Once you master the skill of noticing when your visor is down (a.k.a. negative thoughts have entered the chat), you can work on ways to question yourself and shift your visor out of the way. This doesn't mean you move to the positive, opposite statement from the negative, limiting belief you currently are holding dear. Shifts like that are often why people struggle with changing their thinking. They're trying too hard, and the alternative belief doesn't ring true to them or prepare them for the possibility of failure or difficulty.


So, your brain isn't really concerned with making you happy. It's focused on keeping you alive. This can lead to some pretty pessimistic thoughts, however. Basically, your brain is wired to recall risky situations from the past and use that info to help you stay safe in the future. When people try to change their thinking to "something more positive," your brain automatically moves away from that shift, because it won't serve the ultimate goal of 'keep you alive!'


Reflecting on the earlier example discussed in this post regarding preparing for a first date, we can examine the common errors people make when attempting cognitive restructuring or altering their mindset. Many individuals tend to begin by stating a positive opposing belief, such as declaring, "This date will be amazing. We'll probably end up getting married!" Consequently, they may come to realize that their 'positive conviction' lacks impact and appears to ignore their own feelings of anxiety or nervousness before a potentially anxiety-inducing situation. This self-dismissal is comparable to self-gaslighting. To enhance your mindset or 'shift your perspective,' consider transitioning from the assertion, "This won't go well. I'm extremely nervous." to a more balanced affirmation like "I do feel nervous, and I believe I can deal with this sensation, regardless of how this date unfolds."
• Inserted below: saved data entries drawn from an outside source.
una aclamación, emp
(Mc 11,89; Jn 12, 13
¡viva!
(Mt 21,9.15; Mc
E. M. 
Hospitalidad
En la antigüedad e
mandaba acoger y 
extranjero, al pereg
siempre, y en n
Here's a formula to help you find a more neutral, helpful statement:


Acceptance (of your feelings/fears) + Confidence (in your ability to cope) - Any Predictions about the Future = Healthier, More Flexible Thought Patterns





The challenge this week is to work on just noticing when your perspective is shielded or changed by the visor (or negative thoughts) in your way. Give yourself permission to ask yourself if you need to flip up the visor or identify a more neutral thought. Ask yourself questions about the view or situation to facilitate your thinking towards more flexibility. A flexible brain can keep us safe and (moderately) happy!